文字数 1,204文字

 昭和四十六年、僕は中学生になり、少し異性に興味を持ち始めた。
 僕が住む田舎は、とんでもない田舎で、人の数より牛の数の方が多いくらいで、僕の家のすぐ隣といえば、五十メートルくらい離れている。
 そのほとんどの家が農業をしている。
 集落の戸数は、六十戸足らずで、集落の中にたった一軒駄菓子屋があったが、それが僕のイトコの家。
 イトコの名前は山田正子で、僕は山田一郎。
 田舎に多そうな名前だ。
 この集落の八割方が山田姓であり、つまりほとんどが親類ということだ。 
 この因習深く封建的な集落で僕と正子は育った。
 正子は僕より三歳年上で、かなり派手で目立つタイプ。
 正子は現在、ここから百五十キロ余り離れた私立女子校の一年生。
 無論ここから、通えるわけがないから寮に入っている。
 正子の父親、つまり僕の父親の弟は、中学校の先生である。
 この集落から先生になった初めての人らしい。
 そのことを僕の父親が、よく自慢している。
 駄菓子屋は、オバがやっていた。
 本当に小さな駄菓子屋で、目新しいものは何もない。
 正子も小学生時代までは、ピアノや習字も習っていたし、比較的大人しく、あまり目立つこともなかった。
 正子の家に遊びに行ったときなど、正子が応接間に置いてあるピアノで、ショパンの「別れの曲」や「ノクターン第二番」等を弾いていた。

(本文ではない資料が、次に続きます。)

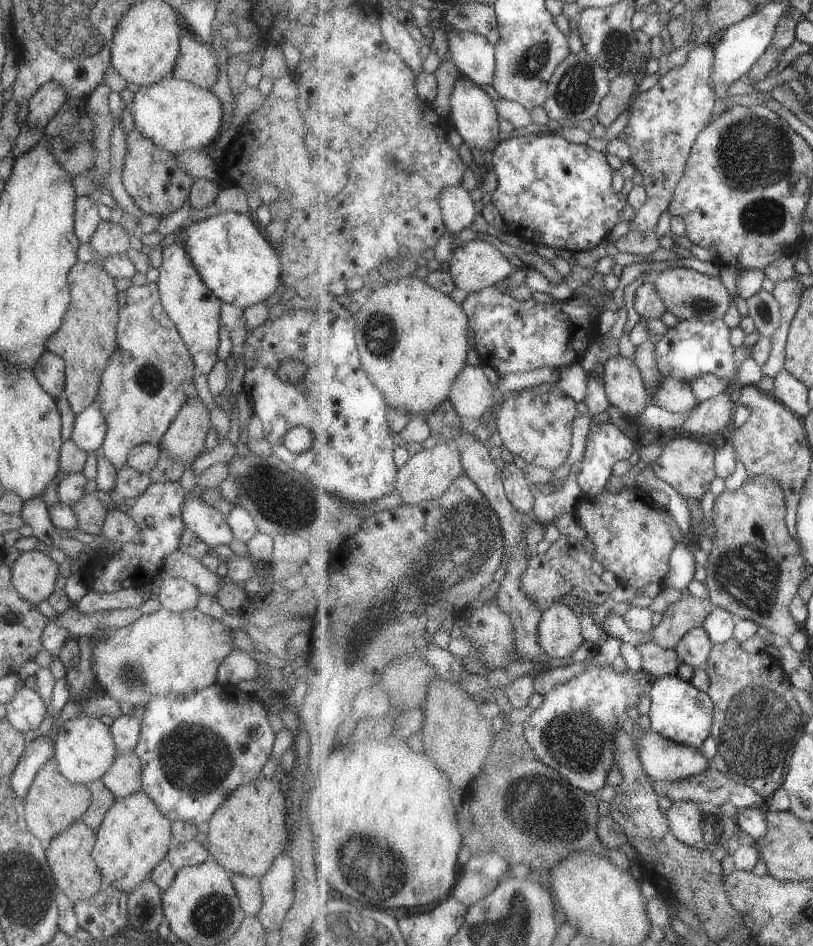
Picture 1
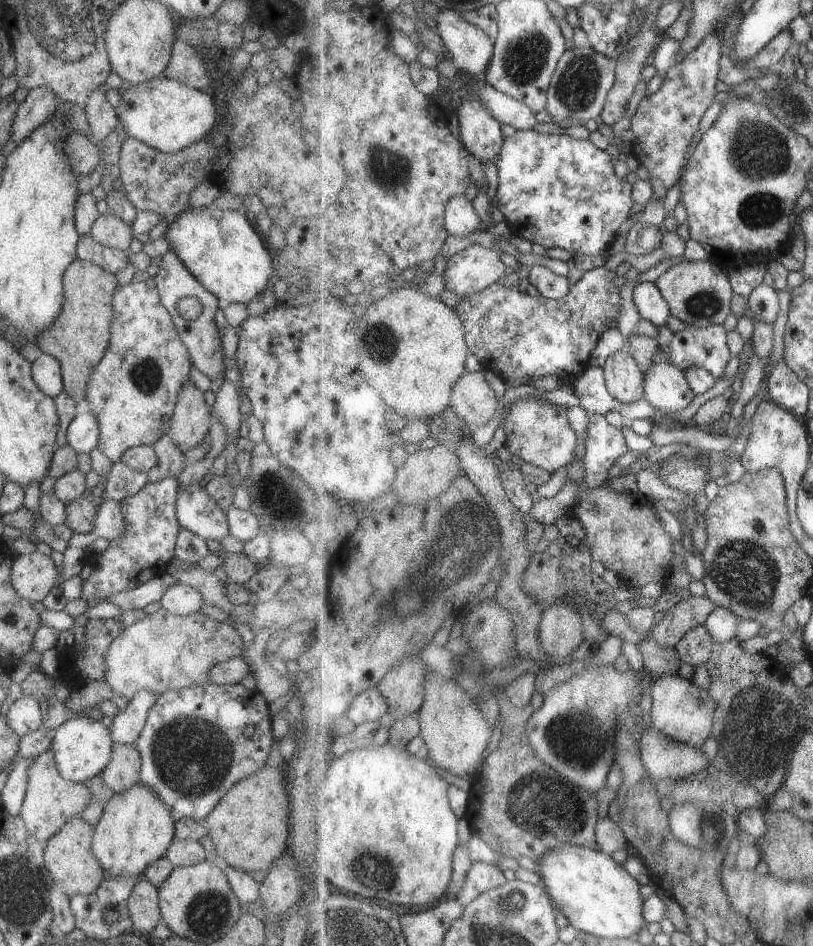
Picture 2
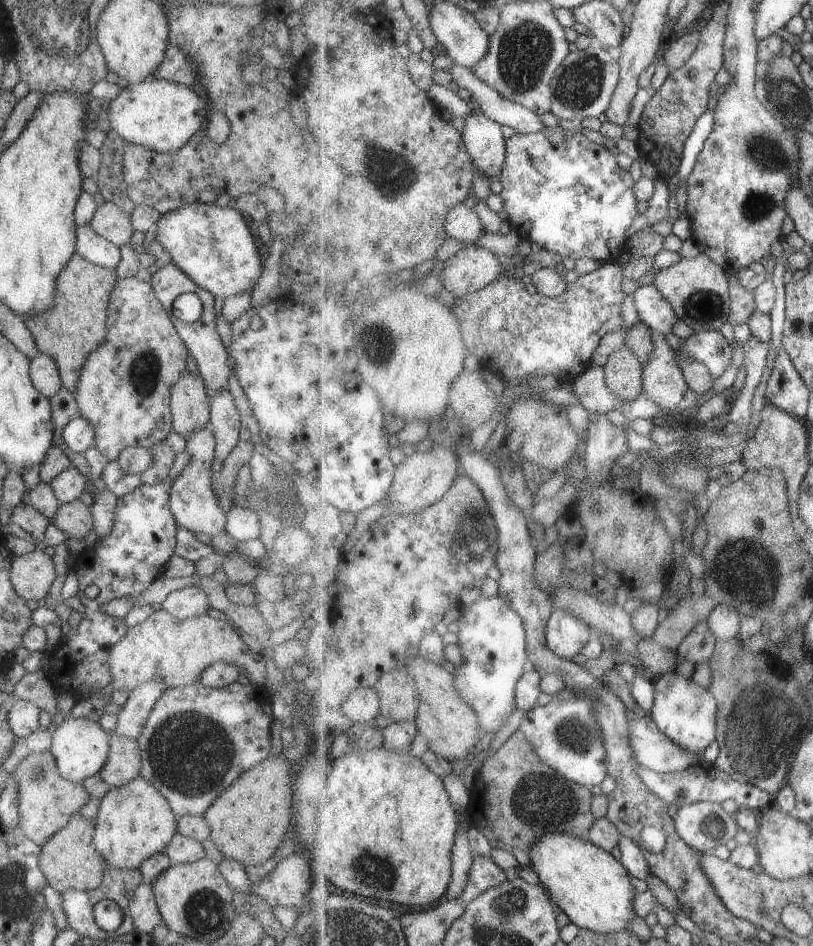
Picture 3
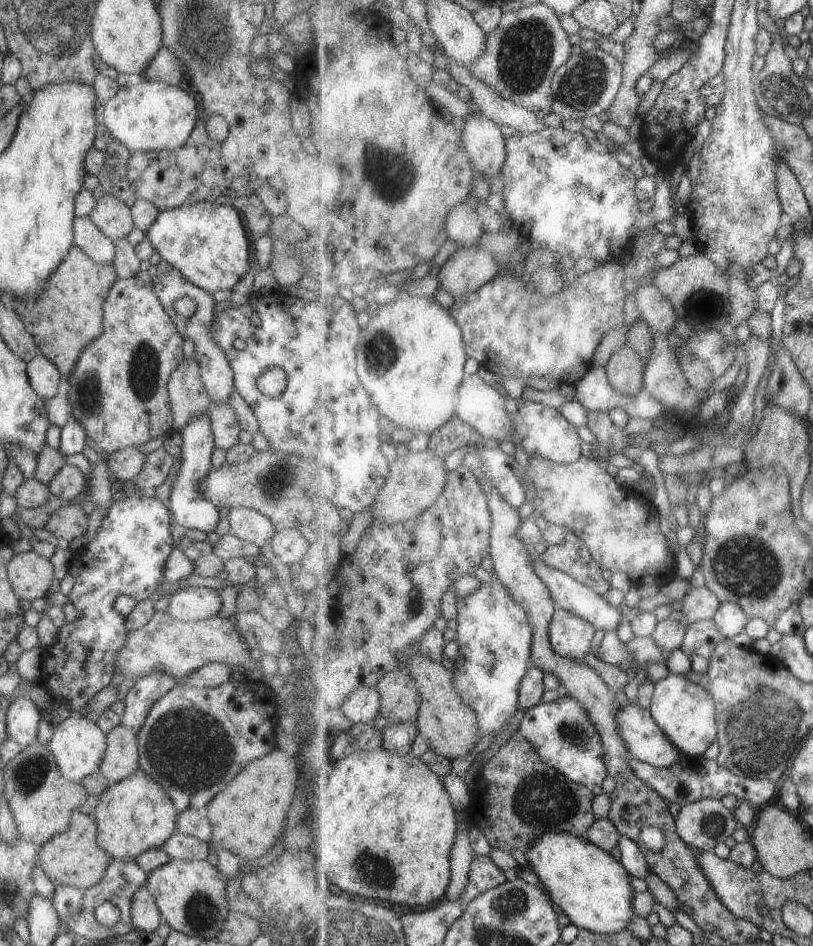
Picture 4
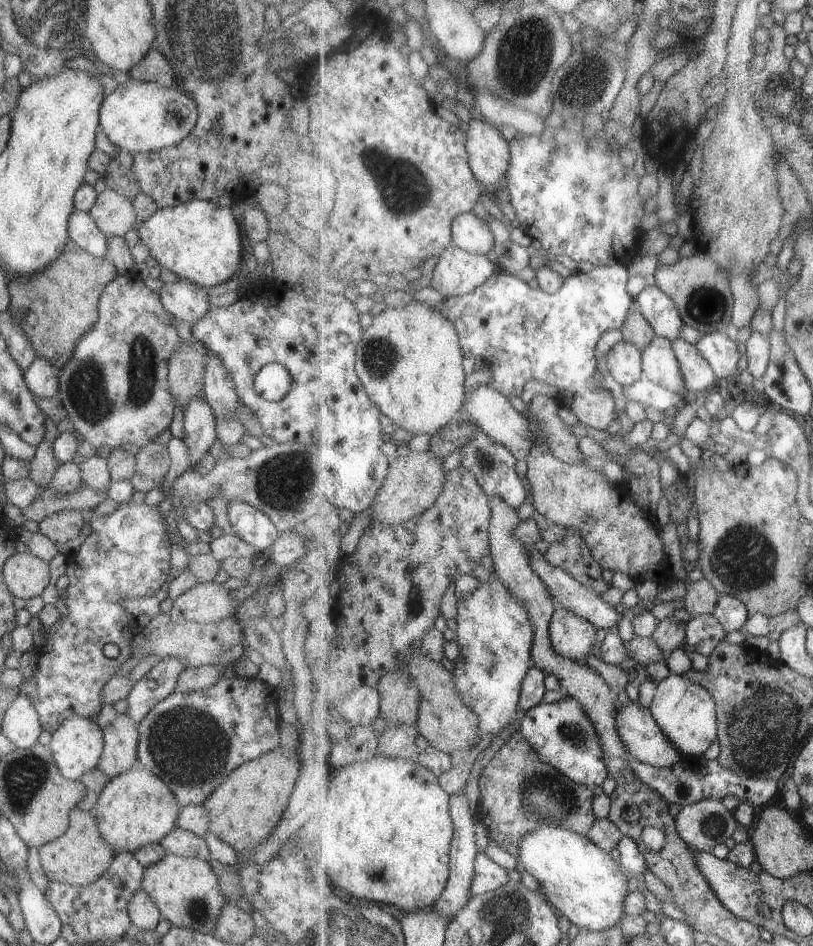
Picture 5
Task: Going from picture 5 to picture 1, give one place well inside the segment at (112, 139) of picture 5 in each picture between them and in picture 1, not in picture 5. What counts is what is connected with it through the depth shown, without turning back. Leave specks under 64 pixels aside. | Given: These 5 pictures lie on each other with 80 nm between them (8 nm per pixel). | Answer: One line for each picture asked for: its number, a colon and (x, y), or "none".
1: (175, 115)
2: (167, 115)
3: (160, 115)
4: (150, 116)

 僕はその横で、正子のピアノを聴きながら、漫画を読んでいたものだ。
「別れの曲」を、いつも聴いていたため、ショパンのモノ哀しい旋律がいつのまにか好きになり、メロディーを自然と口ずさむようになっていた。
 正子は中学生になると、突然、活発になり、バレー部のエースアタッカーとして活躍した。
 長かった髪もバッサリ切って、おかっぱにした。
 生徒会長もしていた。
 成績は常に学年のトップクラス。
 そんなことから、自然と目立つようになったのだ。
 僕は、中学に入学して野球をしていたが、さほどうまくもないし、成績も中くらい。
 イトコでも、このように出来が違うのは、僕の考えでは、多分僕の父と正子の父の違いがそのまま出たに違いないと、踏んでいる。
 だって、オジはこの集落の初めてのことを、ほとんど彼がやっている。
 例えば、この集落から、始めて有名国立大学を卒業したこと。
 何の種目かはよく知らないが、陸上大会で始めて県体優勝したこと。
 この集落に、始めて県外からお嫁さんをもらったこと等、数え上げたらきりがない。
 そしてまた、ダンディーでもある。
 僕の父親は山田家の長男だから、家業である農業を継いだ。
 根っからの百姓が身にしみついているような人だから、全くオジとはタイプが違う。
 僕が中学校に入学した時、すでに正子は県庁所在地にある女子校に行っていたため、僕は直接彼女の活躍を目にしたわけではないが、何かと学校では伝説的に語られている。
 たしかに、正子は田舎にいた頃から、どこか他の女の子達とは違っていた。